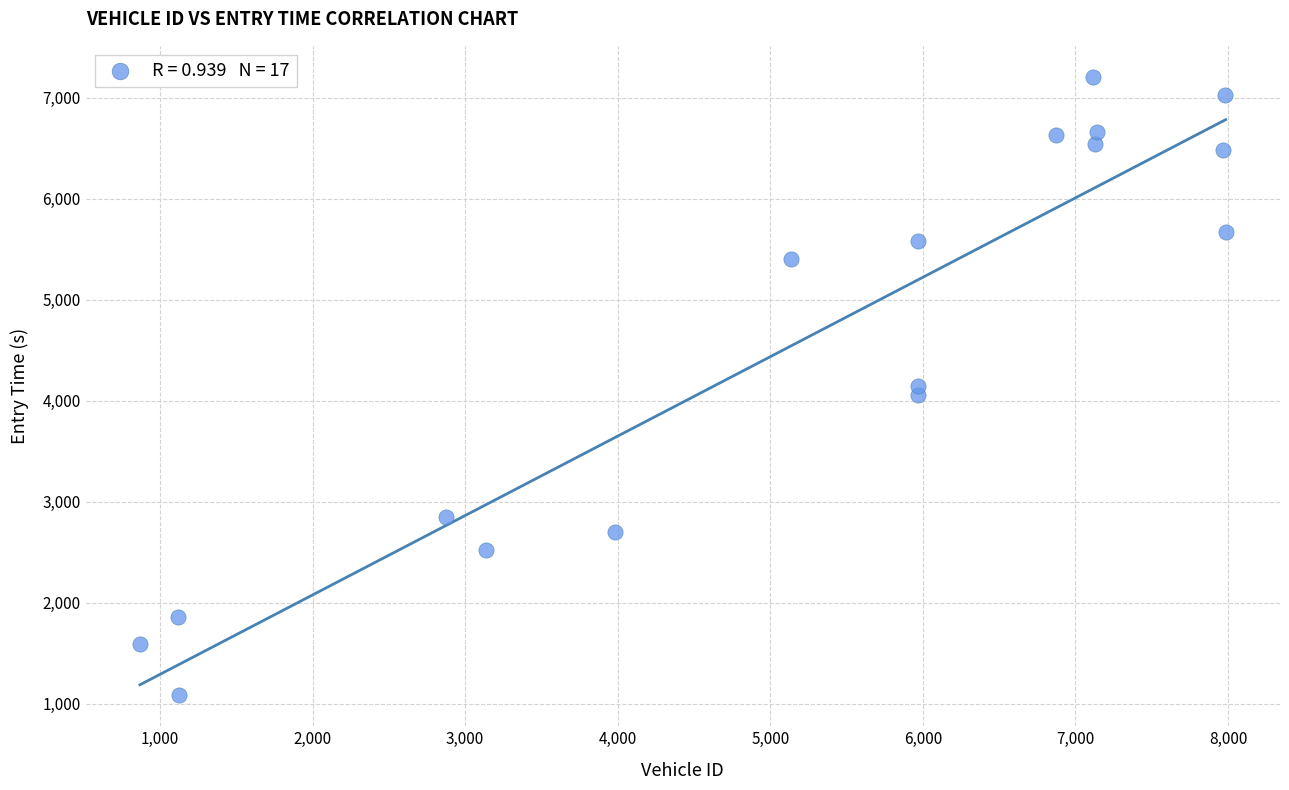

What is the range of X values (max minus min)?

7116.0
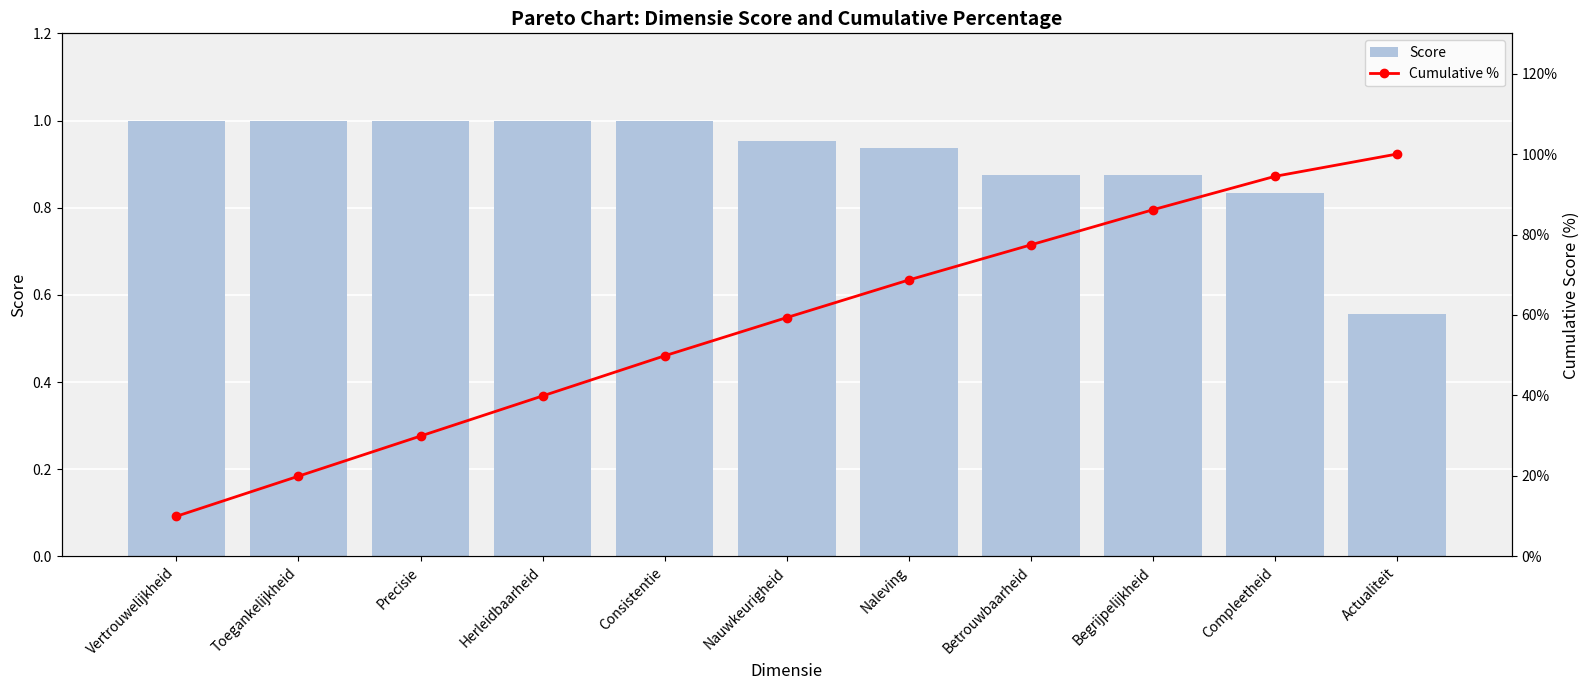

What is the highest value of the Score series?

1.0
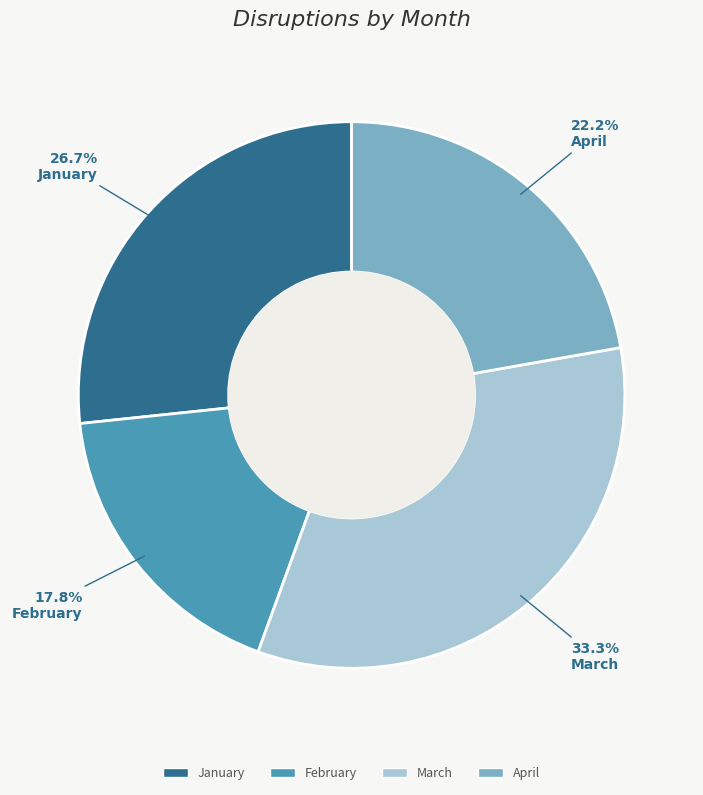

How many slices are in this pie chart?

4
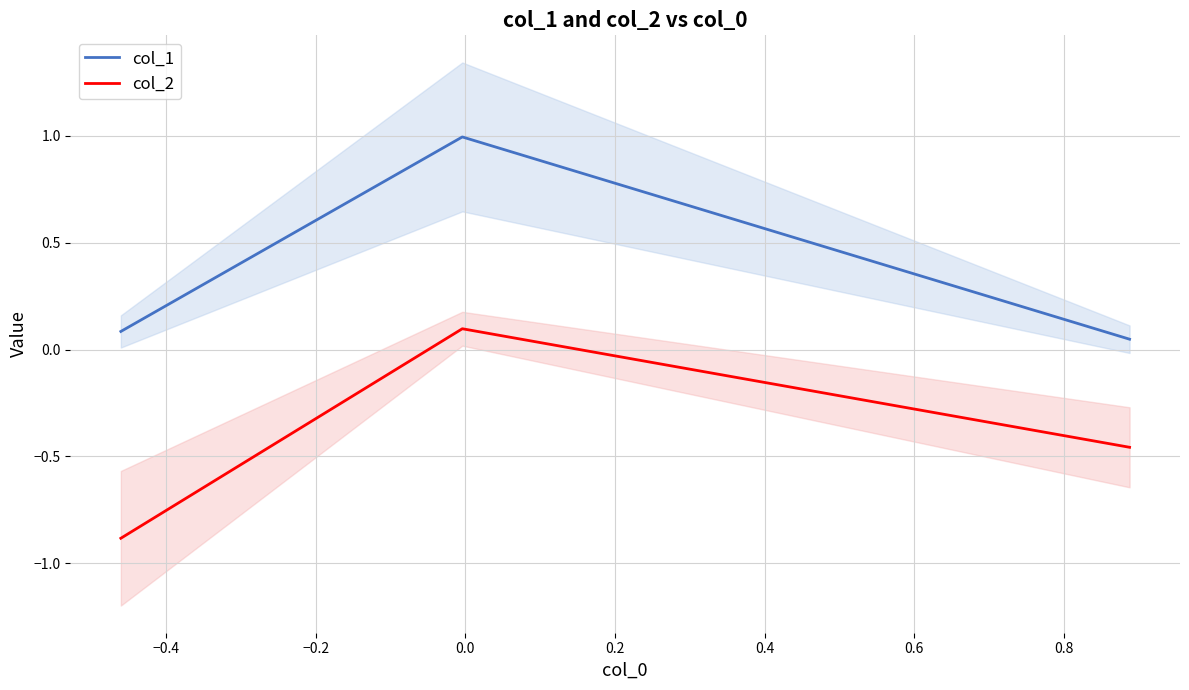

What is the lowest value of the col_2 series?

-0.9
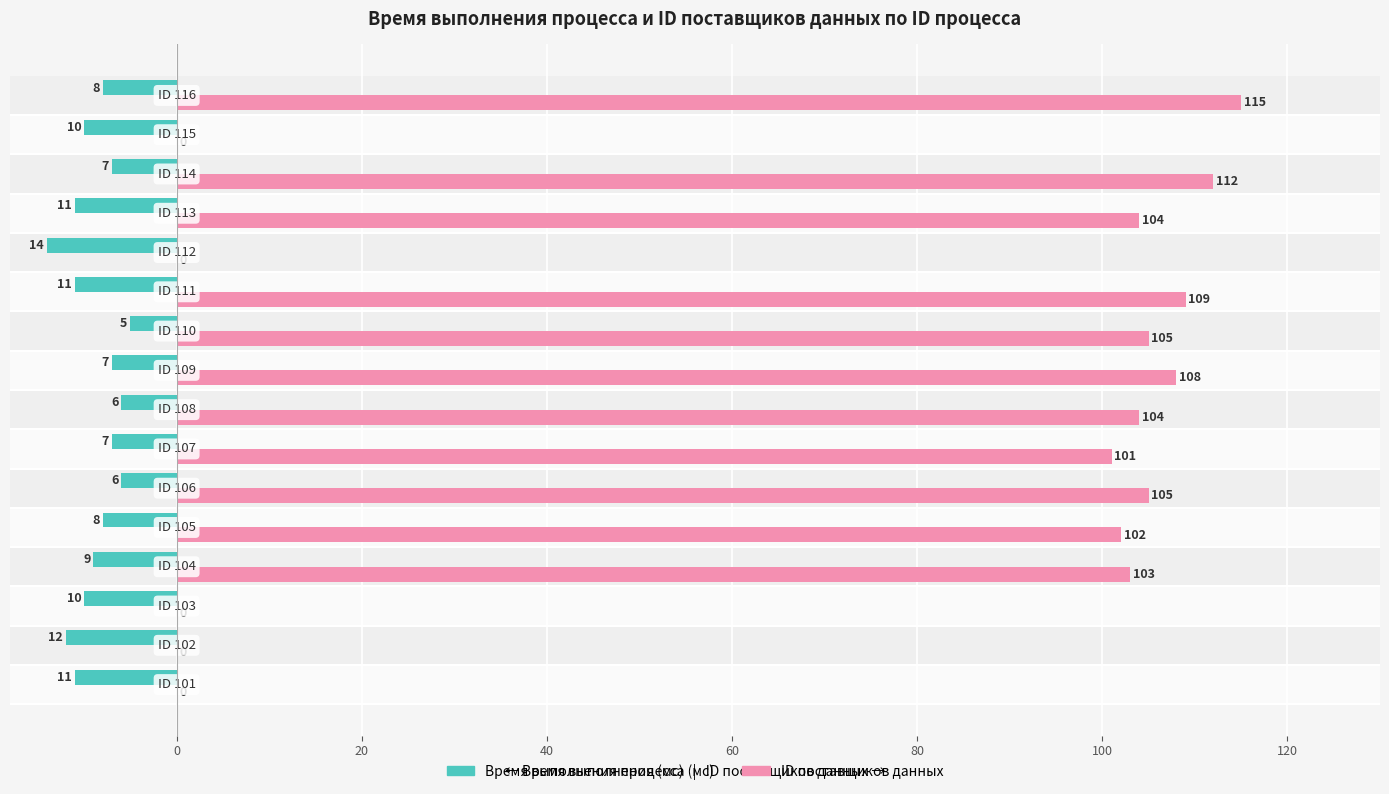

What is the sum of all ID поставщиков данных values?

1168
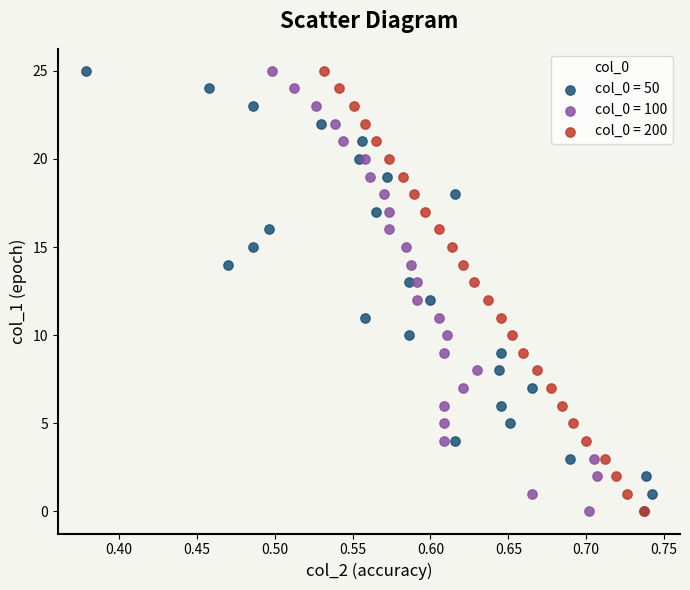

What are all the series names shown in the legend?

col_0 = 50, col_0 = 100, col_0 = 200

____

Recast every line of the rows above as a numbered list, with blank lines and the pictures left out.

1. What is the range of X values (max minus min)?
2. 7116.0
3. What is the highest value of the Score series?
4. 1.0
5. How many slices are in this pie chart?
6. 4
7. What is the lowest value of the col_2 series?
8. -0.9
9. What is the sum of all ID поставщиков данных values?
10. 1168
11. What are all the series names shown in the legend?
12. col_0 = 50, col_0 = 100, col_0 = 200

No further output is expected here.